Lewis' Daniel is a variant on his mild-mannered, blank-faced bureaucrat from "Hysteria," though the actor gets to mix it up a bit when the shrink transforms Daniel into a gun-toting cowboy. A senior project manager, Daniel treats life like a PowerPoint presentation, and he's never funnier than when earnestly presenting the facts on his fiancée to the therapist while utilizing visual aids. Eisler, whose waiter in "Hysteria" never speaks, proves she can handle dialogue too as Frances, excelling in a long monologue that the character, who works in market research, titles "The 29th Amazing Lunch Hour of Frances Hayes." But Eisler's just as eloquent in the long, slow burn Frances gives as Daniel prattles on and on at their wedding reception. Innocenti does double duty this time out, as both the therapist and an intimidated teenage intern working for Frances. She's a hoot scuttling between roles by adding a shirt and changing shoes, and the inexhaustible supply of inflections she finds for the word "yes" when playing the therapist is an unending source of pleasure.
Set designer Yukiko Tsukamoto once again provides the perfect, carefully considered environment, and this time out she also contributes the appropriate contemporary costumes. Jack Knowles has come up with the highly targeted lighting, which works hand in glove with the text in crucial ways, and Carolyn Downing again creates a sound design that's practically a character in itself.

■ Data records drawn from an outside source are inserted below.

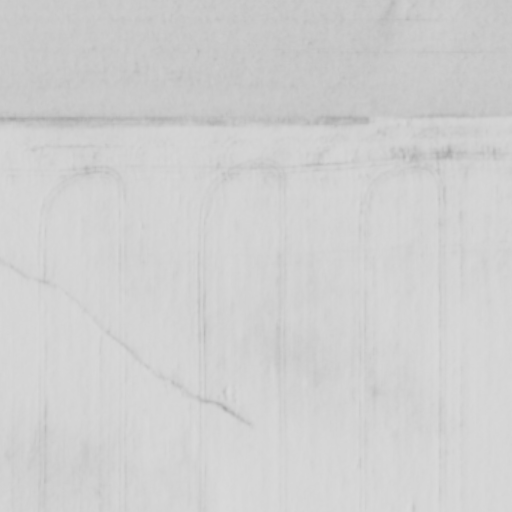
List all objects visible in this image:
road: (255, 112)
crop: (256, 259)
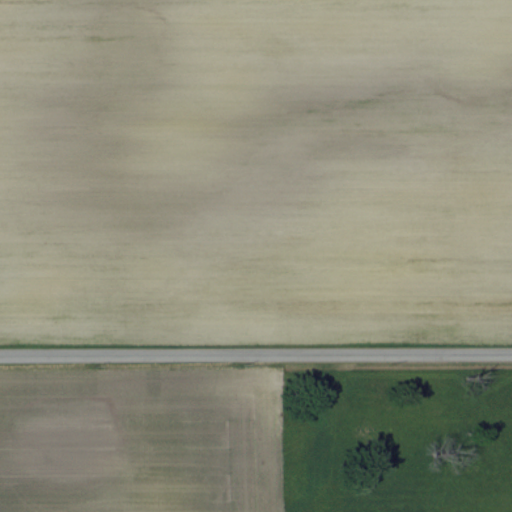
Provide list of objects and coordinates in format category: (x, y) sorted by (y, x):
road: (256, 355)
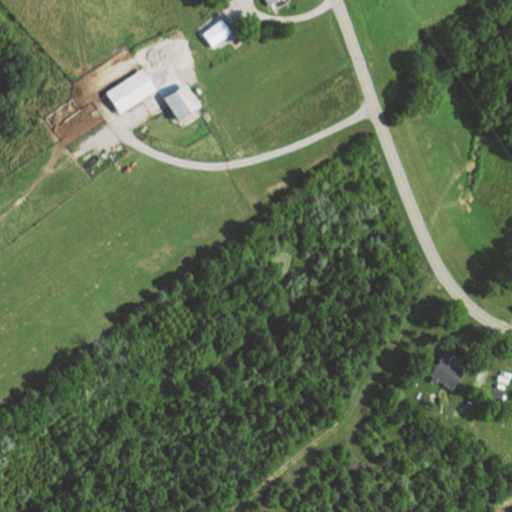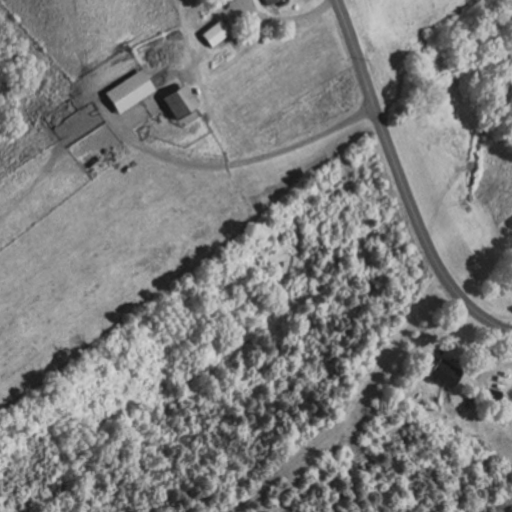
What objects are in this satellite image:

As with "Hysteria," the show occasionally begins to feel as if it's running in place, but soon enough something imaginative happens to jolt it further forward. The troupe is right to keep these works brief (at 70 minutes, "If That's All There Is" is a quarter of an hour longer than "Hysteria"), but they need to be a bit more rigorous with themselves as editors or find an outside eye to do it for them. Nevertheless, when the show ends with an indelible image that's not only unfailingly right but satisfyingly inevitable, you know that these artists possess the discipline necessary to serve their considerable talent.